Ocean water has different layers of temperature; it tends to be warmer toward the top, and colder at lower depths. The warmest water forms a thin layer at the top, and Emanuel said that layer of warm water at the surface is much larger than it usually is.

It also is a bit less salty than the deeper water, which means it is lighter, and it is mixing less with the colder, saltier water below.

"We have set a record number of category 4 and 5 hurricanes in the Northern Hemisphere, and it is the consistent consensus that warming is contributing to the intensity of storms. We expect the frequency of high intensity events to increase." -Kerry Emanuel, atmospheric scientist, Massachusetts Institute of Technology

In short, then, the colder water that would normally inhibit a hurricane simply is not there.

Emanuel said the unusually warm water might be the result of the El Niño climate pattern, which warms water in this region of the Pacific Ocean. An especially powerful El Niño is expected this autumn and winter.

While all of that could explain what is happening, more data are needed, Emanuel said. He added that none of the models used for forecasting hurricanes, including his own, "got Patricia right," and it may be some time before researchers have clear answers.

NBC News reported that the hurricane was "rapidly weakening" on Saturday morning, citing the U.S. National Hurricane Center in Miami. The storm was downgraded after its maximum sustained winds decreased to near 100 mph as of 1:15 a.m ET.

Authorities said early Saturday there were reports of flooding and landslides, but no word of fatalities or major damage, according to NBC.

Emanuel has studied the effect of warming on hurricanes, and he said there is a connection between warming climates and the intensity of storms.

"We have set a record number of category 4 and 5 hurricanes in the Northern Hemisphere, and it is the consistent consensus that warming is contributing to the intensity of storms," he said. "We expect the frequency of high-intensity events to increase."

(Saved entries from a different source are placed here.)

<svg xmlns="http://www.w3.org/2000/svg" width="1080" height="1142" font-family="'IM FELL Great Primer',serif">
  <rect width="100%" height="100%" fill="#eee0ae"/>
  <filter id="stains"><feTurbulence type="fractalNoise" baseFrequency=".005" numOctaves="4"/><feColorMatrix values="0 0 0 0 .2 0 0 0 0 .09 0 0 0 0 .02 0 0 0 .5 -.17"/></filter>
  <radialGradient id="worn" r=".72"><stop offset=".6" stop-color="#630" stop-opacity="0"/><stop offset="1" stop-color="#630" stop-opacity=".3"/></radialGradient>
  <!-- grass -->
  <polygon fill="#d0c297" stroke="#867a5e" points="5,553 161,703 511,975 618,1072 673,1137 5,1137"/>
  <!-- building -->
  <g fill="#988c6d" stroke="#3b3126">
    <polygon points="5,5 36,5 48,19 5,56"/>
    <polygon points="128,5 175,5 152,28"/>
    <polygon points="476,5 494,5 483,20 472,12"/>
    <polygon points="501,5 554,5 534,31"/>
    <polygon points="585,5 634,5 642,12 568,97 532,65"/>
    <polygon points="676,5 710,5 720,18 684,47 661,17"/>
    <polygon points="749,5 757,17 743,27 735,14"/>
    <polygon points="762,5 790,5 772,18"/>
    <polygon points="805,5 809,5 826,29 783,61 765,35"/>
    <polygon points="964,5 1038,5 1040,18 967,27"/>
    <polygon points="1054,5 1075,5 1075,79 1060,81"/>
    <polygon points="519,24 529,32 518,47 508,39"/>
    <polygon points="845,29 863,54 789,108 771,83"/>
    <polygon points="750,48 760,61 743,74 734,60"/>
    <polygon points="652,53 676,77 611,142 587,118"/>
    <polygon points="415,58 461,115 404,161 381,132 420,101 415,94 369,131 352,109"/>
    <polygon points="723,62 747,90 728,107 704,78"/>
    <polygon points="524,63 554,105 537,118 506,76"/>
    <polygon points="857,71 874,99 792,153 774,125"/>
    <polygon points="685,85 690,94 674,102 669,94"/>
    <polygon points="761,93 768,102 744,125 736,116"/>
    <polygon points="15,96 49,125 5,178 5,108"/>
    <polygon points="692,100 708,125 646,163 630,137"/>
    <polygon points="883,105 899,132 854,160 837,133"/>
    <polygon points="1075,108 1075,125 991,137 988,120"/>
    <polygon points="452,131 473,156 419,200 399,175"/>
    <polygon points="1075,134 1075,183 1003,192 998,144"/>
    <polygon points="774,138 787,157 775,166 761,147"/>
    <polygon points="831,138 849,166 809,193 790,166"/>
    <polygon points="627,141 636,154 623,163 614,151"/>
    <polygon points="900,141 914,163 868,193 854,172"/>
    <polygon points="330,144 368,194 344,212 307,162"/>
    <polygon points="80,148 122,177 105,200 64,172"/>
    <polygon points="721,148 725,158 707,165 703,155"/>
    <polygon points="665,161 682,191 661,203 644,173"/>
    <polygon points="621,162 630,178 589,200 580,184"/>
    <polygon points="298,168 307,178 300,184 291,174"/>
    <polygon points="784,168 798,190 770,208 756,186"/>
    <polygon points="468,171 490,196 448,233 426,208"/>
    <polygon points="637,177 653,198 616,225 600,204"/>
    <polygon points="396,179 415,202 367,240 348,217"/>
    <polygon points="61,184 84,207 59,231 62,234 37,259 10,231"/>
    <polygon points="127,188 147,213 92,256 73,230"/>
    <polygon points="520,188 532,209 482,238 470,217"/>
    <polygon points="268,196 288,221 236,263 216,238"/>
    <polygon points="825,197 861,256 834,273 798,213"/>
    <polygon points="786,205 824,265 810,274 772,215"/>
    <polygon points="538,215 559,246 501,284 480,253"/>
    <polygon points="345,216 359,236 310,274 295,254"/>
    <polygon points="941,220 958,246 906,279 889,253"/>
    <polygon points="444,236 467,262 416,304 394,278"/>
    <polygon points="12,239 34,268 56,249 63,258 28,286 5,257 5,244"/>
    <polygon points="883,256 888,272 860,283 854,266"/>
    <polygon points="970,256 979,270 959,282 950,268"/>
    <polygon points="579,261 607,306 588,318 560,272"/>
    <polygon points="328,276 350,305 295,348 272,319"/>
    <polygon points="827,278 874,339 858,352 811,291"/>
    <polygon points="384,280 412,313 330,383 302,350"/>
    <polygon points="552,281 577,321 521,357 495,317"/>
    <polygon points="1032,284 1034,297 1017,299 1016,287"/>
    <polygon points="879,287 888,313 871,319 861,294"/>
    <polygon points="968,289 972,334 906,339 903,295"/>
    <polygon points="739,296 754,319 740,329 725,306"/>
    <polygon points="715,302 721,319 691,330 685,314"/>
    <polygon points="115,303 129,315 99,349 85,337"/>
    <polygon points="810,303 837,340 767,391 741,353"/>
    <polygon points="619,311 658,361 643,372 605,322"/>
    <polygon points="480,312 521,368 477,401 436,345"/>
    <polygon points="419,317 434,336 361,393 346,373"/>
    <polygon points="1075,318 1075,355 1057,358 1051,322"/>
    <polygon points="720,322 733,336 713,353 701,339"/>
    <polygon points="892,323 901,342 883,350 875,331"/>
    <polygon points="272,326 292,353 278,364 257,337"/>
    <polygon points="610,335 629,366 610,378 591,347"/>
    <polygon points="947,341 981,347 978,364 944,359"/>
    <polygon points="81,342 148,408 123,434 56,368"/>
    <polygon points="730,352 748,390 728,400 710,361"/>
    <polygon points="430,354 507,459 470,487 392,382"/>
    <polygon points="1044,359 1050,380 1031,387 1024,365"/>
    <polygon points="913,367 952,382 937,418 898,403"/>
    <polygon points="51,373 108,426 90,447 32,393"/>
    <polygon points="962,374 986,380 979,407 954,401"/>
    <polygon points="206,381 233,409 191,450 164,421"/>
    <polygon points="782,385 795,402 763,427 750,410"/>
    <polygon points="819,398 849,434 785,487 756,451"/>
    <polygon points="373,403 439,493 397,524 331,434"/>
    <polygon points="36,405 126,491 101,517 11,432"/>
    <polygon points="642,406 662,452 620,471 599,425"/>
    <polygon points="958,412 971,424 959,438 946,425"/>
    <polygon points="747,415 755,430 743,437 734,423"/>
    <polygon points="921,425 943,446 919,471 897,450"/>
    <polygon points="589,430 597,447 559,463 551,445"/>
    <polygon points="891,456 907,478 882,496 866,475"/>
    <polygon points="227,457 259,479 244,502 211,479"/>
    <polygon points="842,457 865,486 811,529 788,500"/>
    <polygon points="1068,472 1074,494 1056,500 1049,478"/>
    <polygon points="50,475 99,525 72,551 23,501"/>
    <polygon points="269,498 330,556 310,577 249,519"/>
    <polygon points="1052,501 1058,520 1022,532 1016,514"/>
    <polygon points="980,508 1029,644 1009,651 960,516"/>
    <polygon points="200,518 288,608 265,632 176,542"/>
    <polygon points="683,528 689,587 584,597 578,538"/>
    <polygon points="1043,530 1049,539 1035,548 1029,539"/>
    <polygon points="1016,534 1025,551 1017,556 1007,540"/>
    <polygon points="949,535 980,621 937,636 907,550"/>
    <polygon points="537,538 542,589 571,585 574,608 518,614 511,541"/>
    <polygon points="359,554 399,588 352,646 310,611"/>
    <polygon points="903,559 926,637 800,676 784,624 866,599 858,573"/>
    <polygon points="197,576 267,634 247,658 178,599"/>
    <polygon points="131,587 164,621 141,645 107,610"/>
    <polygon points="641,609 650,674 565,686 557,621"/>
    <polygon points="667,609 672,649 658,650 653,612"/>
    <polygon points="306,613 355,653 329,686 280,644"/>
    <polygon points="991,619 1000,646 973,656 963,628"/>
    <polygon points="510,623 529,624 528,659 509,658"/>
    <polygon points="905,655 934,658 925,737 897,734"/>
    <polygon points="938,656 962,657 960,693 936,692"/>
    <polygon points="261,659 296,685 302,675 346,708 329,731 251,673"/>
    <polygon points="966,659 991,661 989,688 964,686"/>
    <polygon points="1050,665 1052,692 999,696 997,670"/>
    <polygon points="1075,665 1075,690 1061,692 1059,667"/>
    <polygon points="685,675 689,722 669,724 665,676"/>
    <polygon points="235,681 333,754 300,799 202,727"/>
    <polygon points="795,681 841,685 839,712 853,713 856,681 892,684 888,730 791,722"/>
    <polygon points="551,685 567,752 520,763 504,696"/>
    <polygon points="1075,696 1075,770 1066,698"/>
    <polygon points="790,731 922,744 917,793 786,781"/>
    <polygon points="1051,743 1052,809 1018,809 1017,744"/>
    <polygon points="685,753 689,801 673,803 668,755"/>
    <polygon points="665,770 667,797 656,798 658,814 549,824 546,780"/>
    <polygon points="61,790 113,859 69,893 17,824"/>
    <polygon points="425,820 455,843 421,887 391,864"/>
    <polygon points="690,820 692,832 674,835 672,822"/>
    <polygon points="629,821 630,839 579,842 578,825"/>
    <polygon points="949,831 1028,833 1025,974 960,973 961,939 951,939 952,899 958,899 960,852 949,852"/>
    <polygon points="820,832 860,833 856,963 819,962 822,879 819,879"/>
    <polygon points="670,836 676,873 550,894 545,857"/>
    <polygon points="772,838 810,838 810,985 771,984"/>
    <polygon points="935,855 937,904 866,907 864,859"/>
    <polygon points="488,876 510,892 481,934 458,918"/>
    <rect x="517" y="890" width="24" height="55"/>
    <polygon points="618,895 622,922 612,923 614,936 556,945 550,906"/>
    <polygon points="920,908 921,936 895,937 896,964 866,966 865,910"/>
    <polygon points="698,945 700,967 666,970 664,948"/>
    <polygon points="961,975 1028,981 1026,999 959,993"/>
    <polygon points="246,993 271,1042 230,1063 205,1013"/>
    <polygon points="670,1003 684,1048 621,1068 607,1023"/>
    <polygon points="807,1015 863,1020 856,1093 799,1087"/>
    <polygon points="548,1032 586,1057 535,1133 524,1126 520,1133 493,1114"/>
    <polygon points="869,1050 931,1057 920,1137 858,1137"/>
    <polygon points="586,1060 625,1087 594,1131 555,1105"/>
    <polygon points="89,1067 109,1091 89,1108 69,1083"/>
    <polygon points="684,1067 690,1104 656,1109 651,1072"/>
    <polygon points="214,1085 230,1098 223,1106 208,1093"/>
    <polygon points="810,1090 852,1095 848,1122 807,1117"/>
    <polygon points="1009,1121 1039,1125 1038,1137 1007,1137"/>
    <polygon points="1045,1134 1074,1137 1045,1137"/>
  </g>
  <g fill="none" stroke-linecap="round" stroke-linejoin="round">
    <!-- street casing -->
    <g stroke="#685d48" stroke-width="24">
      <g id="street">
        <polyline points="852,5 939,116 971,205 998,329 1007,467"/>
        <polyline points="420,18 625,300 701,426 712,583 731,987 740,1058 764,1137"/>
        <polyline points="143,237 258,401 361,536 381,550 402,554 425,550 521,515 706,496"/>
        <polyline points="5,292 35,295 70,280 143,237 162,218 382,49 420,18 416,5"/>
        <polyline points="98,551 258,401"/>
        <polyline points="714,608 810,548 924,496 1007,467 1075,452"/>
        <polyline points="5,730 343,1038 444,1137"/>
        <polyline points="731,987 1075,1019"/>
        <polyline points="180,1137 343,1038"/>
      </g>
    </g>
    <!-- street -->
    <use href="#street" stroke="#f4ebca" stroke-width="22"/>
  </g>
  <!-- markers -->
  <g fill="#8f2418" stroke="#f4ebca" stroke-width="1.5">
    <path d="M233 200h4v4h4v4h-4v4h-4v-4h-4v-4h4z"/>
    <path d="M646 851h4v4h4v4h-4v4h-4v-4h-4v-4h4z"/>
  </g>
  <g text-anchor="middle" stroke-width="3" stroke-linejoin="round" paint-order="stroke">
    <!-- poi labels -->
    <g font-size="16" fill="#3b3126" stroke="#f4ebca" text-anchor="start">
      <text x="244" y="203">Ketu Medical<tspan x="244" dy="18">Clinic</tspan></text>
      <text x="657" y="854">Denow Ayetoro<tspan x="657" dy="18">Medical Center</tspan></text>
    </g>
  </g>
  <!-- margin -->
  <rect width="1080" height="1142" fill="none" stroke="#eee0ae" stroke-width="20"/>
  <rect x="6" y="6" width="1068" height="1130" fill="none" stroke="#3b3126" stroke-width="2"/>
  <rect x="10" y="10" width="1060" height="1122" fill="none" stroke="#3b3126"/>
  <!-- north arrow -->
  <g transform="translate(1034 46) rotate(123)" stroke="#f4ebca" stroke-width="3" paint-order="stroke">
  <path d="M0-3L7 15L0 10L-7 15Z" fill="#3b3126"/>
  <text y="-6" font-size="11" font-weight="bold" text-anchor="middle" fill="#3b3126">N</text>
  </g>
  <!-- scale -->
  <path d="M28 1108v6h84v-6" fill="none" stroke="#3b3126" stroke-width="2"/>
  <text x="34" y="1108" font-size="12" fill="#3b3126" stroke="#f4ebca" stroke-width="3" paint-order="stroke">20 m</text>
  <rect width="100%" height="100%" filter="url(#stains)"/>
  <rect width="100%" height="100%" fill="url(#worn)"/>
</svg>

A band of water that stretches from Mexico all the way up to Alaska is 1 to 2 degrees warmer right now than its average, said Scott Braun, a research meteorologist at NASA's Goddard Space Flight Center. The warmer water acts as a source of energy for the hurricane — evaporation off the water allows the storm to keep forming clouds at higher temperatures, and direct heat off the ocean heats the storm from underneath.

Atmospheric conditions around Patricia are the other half of the recipe, and they also favorable for Patricia, Braun told CNBC. The air is very moist, and there is very little vertical wind shear — the differences in wind speeds at different heights that typically would weaken the storm by tilting it or tearing it apart. The dry air and the lack of vertical wind shear means there is very little that can stop the storm from building intensity.

"This is a combination of extreme ocean conditions with favorable atmospheric conditions," Braun said. "You have very warm sea surface temperature, a deep warm water layer, very moist air, and very little vertical wind shear."

Braun said that the storm seemingly came out of nowhere in part because rapid intensification events are hard to predict.

"Conditions [around Patricia] were certainly ripe for rapid intensification, but it was on the extreme side of rapid intensification," Braun said. "Wind speed increased by about 95 knots in 24 hours, about 70 knots higher than the forecast."

"It is the type of event you can almost never forecast, because while we know that these rapid intensification event occur, they are so extreme that if you are wrong, you are 'the boy that cried wolf,'" he said.